The destination address field is a 48-bit binary field that gets translated to the physical hardware address to where the packet is to be sent.
The source address field is a 48-bit field that contains the physical hardware or MAC address of the sender that is transmitting the packet.
The type field is 16-bit field which identifies higher level protocol associated with the packet used as the packet passes through the (OSI) layers.
The data field contains 46 to 1500 bytes of data to be transported.
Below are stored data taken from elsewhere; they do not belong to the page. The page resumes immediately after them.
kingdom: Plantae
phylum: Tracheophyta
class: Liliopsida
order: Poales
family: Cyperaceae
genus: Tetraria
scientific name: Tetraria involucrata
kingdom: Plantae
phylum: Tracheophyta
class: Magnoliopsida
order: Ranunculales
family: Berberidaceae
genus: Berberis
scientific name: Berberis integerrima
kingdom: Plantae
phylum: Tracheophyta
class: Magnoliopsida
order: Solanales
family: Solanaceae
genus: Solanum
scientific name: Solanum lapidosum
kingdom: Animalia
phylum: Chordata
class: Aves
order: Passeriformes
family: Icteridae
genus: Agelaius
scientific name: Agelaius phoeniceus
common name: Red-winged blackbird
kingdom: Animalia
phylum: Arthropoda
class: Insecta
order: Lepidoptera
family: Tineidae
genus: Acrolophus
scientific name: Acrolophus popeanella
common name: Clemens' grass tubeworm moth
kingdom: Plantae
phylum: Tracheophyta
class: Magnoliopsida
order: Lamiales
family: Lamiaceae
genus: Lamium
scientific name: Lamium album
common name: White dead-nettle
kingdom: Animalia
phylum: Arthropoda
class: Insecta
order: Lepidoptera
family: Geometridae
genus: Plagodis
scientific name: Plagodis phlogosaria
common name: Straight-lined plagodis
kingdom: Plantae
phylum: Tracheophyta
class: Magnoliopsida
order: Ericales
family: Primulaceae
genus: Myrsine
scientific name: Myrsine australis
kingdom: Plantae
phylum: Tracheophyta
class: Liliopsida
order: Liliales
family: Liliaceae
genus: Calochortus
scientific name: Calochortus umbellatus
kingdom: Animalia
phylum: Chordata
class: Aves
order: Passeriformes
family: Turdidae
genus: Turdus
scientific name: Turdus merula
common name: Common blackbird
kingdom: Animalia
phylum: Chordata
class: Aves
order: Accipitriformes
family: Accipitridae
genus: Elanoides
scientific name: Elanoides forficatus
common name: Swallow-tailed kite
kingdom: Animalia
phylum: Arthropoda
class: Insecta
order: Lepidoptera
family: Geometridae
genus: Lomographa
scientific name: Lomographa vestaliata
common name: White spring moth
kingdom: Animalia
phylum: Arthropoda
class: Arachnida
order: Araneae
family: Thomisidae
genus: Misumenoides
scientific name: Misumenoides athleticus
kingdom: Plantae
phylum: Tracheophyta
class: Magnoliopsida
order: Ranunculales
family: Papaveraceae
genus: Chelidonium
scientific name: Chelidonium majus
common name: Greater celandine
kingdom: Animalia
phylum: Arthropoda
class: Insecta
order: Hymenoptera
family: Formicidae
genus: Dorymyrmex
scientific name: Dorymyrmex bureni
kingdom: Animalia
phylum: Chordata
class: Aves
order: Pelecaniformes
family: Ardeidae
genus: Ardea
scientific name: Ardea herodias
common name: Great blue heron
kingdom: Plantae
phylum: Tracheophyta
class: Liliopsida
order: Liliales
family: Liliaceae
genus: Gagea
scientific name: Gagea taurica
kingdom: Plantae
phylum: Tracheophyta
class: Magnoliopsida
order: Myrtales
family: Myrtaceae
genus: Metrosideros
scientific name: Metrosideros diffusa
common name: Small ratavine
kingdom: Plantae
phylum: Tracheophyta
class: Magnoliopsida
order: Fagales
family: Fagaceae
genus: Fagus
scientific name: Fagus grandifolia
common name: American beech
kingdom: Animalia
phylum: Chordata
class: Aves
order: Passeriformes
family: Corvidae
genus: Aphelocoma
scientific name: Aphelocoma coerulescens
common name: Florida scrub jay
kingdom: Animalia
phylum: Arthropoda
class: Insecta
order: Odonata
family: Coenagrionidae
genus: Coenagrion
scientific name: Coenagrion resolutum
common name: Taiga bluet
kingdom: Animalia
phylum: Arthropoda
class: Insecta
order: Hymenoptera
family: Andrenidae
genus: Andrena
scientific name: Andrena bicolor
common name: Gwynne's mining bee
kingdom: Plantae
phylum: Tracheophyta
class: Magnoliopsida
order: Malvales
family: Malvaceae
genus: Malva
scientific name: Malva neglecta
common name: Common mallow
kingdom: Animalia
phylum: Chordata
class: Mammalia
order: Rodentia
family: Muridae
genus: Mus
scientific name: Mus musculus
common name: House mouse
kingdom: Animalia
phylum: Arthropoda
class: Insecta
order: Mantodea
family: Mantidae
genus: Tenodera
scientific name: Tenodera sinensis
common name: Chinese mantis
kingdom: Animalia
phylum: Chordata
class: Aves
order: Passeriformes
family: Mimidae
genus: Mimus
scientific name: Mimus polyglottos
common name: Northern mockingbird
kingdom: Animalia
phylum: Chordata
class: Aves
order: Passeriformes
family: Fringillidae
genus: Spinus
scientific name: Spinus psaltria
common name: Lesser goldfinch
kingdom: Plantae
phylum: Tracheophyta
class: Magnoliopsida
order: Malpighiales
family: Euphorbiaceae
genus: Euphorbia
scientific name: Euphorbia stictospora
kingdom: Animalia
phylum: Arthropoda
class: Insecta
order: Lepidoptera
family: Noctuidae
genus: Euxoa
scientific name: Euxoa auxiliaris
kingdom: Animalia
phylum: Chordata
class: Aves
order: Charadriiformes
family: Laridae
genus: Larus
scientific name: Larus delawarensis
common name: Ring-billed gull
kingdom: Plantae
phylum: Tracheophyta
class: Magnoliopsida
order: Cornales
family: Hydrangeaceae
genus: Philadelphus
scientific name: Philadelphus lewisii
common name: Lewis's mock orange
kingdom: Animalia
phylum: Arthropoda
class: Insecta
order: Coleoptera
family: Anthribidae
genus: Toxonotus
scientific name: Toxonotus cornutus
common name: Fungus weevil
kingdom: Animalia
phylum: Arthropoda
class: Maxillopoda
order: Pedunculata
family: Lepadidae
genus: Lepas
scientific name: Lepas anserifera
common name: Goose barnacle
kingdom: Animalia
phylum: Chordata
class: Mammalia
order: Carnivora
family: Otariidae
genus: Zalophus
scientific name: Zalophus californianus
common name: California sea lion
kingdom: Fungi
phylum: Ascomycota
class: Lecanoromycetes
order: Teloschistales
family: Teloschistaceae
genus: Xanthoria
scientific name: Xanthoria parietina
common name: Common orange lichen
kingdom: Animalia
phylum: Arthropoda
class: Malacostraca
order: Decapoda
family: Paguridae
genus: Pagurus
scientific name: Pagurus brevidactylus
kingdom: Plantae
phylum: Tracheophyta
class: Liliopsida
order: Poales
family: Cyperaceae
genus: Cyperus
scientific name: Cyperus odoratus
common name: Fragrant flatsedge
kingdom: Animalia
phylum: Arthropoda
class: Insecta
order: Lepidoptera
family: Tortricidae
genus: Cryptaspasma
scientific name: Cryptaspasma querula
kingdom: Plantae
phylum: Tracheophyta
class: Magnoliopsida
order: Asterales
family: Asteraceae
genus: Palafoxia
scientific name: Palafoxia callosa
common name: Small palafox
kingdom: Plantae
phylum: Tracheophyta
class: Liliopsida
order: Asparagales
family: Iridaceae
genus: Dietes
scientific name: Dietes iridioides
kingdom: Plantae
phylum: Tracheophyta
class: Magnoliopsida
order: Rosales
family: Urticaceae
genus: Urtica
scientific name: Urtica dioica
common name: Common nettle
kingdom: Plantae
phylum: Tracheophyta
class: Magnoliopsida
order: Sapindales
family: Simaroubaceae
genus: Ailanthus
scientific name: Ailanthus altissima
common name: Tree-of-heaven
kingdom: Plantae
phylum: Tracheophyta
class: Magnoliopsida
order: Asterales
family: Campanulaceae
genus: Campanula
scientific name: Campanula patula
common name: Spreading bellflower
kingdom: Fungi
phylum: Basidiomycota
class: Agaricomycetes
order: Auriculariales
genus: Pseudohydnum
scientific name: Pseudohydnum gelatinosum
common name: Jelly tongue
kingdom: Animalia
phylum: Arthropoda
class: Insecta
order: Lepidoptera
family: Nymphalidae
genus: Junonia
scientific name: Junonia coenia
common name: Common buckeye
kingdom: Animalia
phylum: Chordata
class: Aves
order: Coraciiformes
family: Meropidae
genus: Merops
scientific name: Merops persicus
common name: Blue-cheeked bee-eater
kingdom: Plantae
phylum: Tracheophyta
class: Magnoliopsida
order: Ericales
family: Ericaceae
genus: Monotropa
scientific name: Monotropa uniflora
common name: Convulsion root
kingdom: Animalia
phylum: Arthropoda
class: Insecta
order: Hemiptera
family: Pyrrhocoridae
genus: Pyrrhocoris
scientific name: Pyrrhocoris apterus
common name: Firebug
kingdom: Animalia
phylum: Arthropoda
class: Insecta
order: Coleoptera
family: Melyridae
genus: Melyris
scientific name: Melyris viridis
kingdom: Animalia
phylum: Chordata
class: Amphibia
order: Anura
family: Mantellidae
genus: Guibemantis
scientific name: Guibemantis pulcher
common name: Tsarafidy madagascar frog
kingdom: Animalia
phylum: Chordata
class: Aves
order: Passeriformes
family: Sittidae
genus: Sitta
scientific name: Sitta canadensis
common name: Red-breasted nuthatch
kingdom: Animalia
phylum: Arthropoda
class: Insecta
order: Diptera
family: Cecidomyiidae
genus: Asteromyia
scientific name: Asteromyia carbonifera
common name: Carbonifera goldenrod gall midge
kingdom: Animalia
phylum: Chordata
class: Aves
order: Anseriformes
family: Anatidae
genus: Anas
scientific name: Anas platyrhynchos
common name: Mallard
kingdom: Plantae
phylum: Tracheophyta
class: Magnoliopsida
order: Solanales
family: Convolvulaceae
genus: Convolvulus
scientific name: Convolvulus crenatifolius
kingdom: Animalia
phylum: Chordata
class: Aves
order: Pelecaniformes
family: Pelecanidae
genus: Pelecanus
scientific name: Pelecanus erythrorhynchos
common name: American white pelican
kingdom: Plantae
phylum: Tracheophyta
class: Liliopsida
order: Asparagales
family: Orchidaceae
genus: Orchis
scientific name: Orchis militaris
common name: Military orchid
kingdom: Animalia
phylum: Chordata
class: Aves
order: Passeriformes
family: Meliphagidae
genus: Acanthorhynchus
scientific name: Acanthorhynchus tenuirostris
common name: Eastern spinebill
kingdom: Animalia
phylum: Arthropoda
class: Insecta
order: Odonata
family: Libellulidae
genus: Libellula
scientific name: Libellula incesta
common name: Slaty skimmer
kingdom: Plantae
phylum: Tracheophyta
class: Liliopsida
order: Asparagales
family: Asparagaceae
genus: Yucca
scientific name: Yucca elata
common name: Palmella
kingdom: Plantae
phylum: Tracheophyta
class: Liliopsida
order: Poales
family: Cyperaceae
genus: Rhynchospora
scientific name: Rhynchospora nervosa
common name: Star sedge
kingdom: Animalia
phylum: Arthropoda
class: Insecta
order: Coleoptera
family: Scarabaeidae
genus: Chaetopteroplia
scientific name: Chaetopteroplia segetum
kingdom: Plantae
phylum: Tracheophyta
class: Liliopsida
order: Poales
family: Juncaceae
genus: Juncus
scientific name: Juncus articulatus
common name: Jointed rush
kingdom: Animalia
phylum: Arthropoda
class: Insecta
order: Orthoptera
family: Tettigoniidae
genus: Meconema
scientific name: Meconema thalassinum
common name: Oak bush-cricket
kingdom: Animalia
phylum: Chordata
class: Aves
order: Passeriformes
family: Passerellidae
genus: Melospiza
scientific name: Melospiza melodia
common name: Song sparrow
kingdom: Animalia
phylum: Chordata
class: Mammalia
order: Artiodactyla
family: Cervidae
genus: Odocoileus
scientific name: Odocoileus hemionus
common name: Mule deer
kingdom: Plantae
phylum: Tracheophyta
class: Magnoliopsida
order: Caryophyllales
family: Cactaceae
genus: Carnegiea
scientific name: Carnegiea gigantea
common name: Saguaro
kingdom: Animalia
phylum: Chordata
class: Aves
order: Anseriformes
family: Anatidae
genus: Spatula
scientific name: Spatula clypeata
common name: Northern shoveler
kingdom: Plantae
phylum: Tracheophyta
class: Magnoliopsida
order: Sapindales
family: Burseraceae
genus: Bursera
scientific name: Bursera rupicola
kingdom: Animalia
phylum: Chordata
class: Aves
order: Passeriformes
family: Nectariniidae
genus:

The data field is received from network layer, and then broken down into frames of information by layer 2 as it prepares for transporting.
The Cyclic Redundancy Check (CRC) field is a 32-bit error checking field, to make sure the packet reached its destination free of errors.
How Routers Determine The Path:
How does a router work to determine whether the destination address resides on the local network or on another network across the Internet is by examining the destination address information in the header packet.
When network packets are traveling over the Internet to their destination address they pass through many routers along the way.
Routers on the Internet all store information about their closest neighboring routers, by using an internal database called a “Routing Table”, which is dynamically being updated as destination times, delays, and other routers come on and off the network.
How does a router work to make its own local routing decision, is based on the information contained in its own internal routing table.
The router path of a network packet may be different during its return route.
Network traffic is constantly changing as routers pass new updated information between themselves.
When a router determines that it is directly connected to the destination network, it analyzes the packet header translates the 48bit binary destination address to the receiving computers physical hardware or MAC address.
That is how a router works! A giant leap from the days of the Pony Express.